Every morning without fail, Cuban-Jewish poet Jose Kozer composes a poem in his native language, Spanish.
His prolific body of work now includes 14,150 poems and more than 103 books of poetry that have been translated into multiple languages. He is revered in Latin America and Spain where his work has been produced by the top publishing houses and where he is admired and touted as a neo-baroque poet.
In 2013, he was awarded the Pablo Neruda Ibero-American Poetry Prize. He has also received the Montgomery Fellowship in 2016 and gave the Guarnaccia Lecture at Middlebury College in 2021. This year he was awarded the Gertrudis Gomez de Avellanda Prize given by City University of New York.
“I have always been very prolific,” said Kozer, who began writing poetry at age 15 in his native Havana. “I believe that the romantic notion that a poet must wait for the muses to appear is hogwash.”
His work is now a legacy that will be enjoyed by many. The Cuban Heritage Collection of the UM Libraries has acquired his documents, papers, notebooks, journals, and published works in a five-year deal that will allow the collection to also inherit his personal library and any future books he may pen.
The 81-year-old former professor now lives in Hallandale Beach with his wife, Guadalupe. Kozer taught Spanish at Queens College, part of the City University of New York, for more than 30 years. He left Cuba when he was 20 years old.
“He is a singular figure in poetry,” said Elizabeth Cerejido, director and Esperanza Bravo de Varona Chair of the Cuban Heritage Collection. “In Kozer, we find a member of a generation of Cuban diasporic producers to whom we must pay homage. Securing this collection for CHC is a way of accomplishing not only that his legacy is preserved as part of the rich patrimony that our collection represents, but it also provides a unique opportunity for current and future scholars to study his important contribution to the field and be motivated to engage with his work in innovative and critical ways.”
The acquisition was made possible by a grant from the Goizueta Foundation, said Cerejido. In addition to the handwritten poems and journal entries that comprise his notebooks, she is particularly enthusiastic about the acquisition of his library, because future scholars will be able to trace the poet’s mindset in each one of his books.
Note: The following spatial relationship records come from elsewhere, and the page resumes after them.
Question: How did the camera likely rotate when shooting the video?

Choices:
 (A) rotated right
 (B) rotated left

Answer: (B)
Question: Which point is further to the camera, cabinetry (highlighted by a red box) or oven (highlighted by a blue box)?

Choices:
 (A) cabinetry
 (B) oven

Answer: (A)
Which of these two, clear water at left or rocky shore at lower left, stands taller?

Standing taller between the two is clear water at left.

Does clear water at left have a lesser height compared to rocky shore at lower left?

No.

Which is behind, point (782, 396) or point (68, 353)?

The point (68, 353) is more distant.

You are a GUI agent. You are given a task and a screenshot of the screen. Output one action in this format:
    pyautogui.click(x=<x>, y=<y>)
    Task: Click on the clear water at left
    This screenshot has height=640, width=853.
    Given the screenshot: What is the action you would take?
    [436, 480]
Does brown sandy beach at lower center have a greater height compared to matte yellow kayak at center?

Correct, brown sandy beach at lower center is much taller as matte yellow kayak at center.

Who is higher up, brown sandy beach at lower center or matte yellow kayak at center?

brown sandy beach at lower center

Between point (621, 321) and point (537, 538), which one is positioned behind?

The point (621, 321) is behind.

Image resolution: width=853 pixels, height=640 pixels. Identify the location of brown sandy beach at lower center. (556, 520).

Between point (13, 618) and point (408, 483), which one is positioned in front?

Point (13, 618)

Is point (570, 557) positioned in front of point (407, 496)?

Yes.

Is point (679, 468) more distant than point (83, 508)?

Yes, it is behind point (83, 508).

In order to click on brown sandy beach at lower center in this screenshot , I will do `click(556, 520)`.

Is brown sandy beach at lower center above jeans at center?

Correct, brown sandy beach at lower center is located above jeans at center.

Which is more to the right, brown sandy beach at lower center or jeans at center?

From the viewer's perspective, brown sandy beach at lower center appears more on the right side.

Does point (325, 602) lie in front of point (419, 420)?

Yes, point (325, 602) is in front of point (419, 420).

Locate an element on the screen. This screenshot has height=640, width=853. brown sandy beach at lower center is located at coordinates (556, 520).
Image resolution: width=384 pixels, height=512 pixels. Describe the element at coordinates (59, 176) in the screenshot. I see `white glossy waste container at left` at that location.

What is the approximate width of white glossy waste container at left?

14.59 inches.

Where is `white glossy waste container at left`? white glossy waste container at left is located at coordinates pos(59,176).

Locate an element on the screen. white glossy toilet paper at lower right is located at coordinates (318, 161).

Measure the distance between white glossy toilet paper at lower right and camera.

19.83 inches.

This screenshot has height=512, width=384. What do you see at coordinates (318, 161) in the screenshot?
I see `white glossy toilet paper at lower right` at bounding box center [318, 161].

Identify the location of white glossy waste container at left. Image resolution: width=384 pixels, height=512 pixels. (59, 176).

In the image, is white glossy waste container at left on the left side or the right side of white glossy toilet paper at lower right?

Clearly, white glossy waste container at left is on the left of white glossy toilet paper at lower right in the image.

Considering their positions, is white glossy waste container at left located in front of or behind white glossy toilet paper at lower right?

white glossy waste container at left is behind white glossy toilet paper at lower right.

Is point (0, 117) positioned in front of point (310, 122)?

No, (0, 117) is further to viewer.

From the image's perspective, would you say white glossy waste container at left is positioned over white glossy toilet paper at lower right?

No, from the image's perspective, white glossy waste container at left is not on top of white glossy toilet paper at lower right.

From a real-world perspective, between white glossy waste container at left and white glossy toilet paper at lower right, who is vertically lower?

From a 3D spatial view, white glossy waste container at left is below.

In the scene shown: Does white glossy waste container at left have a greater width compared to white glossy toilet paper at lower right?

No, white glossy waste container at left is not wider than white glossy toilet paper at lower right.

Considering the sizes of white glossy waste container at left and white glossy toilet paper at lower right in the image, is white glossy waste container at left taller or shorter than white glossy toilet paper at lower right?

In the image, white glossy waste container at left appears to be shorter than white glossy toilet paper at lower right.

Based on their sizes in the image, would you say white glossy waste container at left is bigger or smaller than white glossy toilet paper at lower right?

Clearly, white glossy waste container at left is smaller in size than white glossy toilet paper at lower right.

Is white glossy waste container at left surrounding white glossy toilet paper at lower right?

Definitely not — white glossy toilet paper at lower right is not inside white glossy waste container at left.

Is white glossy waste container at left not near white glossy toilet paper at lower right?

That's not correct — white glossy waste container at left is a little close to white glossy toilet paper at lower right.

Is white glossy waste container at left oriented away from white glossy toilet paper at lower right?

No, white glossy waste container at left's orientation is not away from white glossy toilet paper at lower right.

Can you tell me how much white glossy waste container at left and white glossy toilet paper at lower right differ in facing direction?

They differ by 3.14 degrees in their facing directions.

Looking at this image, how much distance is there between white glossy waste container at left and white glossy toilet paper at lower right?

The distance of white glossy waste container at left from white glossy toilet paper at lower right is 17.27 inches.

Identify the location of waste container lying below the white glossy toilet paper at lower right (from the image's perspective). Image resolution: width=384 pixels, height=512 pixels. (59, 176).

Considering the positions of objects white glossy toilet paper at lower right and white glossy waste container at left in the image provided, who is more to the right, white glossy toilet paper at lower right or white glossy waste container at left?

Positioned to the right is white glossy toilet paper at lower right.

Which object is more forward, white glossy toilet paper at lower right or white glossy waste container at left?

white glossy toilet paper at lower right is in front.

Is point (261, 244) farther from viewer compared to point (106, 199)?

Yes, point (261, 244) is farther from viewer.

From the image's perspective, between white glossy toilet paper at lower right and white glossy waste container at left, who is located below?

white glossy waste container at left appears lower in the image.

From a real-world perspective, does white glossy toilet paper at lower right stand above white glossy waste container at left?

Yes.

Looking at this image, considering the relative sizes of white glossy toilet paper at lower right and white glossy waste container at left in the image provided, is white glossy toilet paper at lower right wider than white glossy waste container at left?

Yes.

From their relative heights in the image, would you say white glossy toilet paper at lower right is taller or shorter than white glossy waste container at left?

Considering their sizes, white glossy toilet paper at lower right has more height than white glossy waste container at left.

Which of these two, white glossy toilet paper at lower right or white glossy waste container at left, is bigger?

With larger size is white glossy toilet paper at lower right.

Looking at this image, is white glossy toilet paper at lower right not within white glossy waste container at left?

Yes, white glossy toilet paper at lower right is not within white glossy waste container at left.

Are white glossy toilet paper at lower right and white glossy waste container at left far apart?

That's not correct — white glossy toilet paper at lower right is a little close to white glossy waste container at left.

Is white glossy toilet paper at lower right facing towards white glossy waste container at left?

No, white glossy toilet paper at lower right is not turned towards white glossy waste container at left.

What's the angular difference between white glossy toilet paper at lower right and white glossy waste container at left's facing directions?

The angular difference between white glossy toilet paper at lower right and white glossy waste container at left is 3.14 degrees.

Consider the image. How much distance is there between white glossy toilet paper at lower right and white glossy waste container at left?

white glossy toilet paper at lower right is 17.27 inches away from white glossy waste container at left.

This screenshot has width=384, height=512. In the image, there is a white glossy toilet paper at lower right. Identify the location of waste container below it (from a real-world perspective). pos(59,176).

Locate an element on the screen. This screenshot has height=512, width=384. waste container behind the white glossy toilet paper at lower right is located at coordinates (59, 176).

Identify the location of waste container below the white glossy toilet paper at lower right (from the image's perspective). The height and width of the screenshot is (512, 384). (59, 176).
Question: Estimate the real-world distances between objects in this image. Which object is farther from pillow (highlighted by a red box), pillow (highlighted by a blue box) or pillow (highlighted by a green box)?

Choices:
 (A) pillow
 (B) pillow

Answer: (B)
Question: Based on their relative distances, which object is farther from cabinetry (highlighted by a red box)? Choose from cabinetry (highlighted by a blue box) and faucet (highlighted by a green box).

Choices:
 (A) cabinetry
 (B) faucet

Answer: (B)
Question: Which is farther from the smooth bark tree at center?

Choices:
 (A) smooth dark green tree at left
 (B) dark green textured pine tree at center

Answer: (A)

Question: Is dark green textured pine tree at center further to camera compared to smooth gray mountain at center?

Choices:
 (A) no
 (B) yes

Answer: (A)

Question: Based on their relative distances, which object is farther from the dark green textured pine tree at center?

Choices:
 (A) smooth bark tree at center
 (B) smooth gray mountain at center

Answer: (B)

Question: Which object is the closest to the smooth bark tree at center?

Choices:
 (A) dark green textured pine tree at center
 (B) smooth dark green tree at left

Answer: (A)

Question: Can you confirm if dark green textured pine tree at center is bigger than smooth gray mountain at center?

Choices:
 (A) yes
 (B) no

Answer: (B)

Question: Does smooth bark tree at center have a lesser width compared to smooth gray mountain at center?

“In the margins of most of his books, he has notes that make reference to his own poetry or to an entry in his diary,” she said. “So these notes provide a road map to his thinking, his process, and how classic texts have informed his own writing.”
Whether it is exploring his Jewish roots (his parents immigrated to Cuba from Poland and Czechoslovakia) or decomposing an intricate musical piece, Kozer’s poetry can be complex, innovative, and unexpected.
Mia Leonin, senior lecturer in the English department, said she first came to know Kozer’s poetry in the anthology, “Bridges to Cuba” edited by Ruth Behar.
“I was fascinated to discover the New York Cuban of Polish parents who writes strictly in Spanish,” she said. “Every time I read one of his poems, I’m reminded of the unique relationship each immigrant has with the language of the homeland,” she added. “With Kozer’s poetry, there’s always the double gift of the poem in its original Spanish and the translation.”
Kozer said his writing often follows the “anacoluto” style. One of the definitions of “anacoluto” is without continuity, according to Buenastareas, a Spanish-language website.
“It is almost like a run-on sentence,” Kozer said. “You are writing something and the material shifts onto something else. It is a reflection of my own mind. I am writing about something and then my mind shifts into something else. I am having fun.”
His style has often been called neo-barroque. Poets who use this style are rooted in 17th century Spanish tradition, but the language contains modern elements of the New World and can often be complex, even a bit chaotic, according to Kozer.
“The difference between us and the original baroque poets is that we live in a much more complex world,” he said. “The difference is that we are modern people and there is so much referential material around us, and a modern poet uses all that.”
The poet also believes that his writing has a curative element for him. When his mother died, he penned “Acta,” a book with 60 poems about his mother. When he showed the poems to his wife (which he does often), she told him not to show any more poems to her because it was too painful.
“I missed my mother,” Kozer said. “But even as I was facing her death I felt no pain while writing the poems.”
He decided to let the Cuban Heritage Collection have all his work because he felt the institution could take good care of the material and the thousands of magazines, letters, and journals that make up the bulk of the collection would be of value to future scholars.
“Even if I am not an important poet, what I have to offer is of value,” he said. “Sociologically what I am giving to the collection, no one else has. It will be invaluable to people interested in Latin American and Spanish literary material.”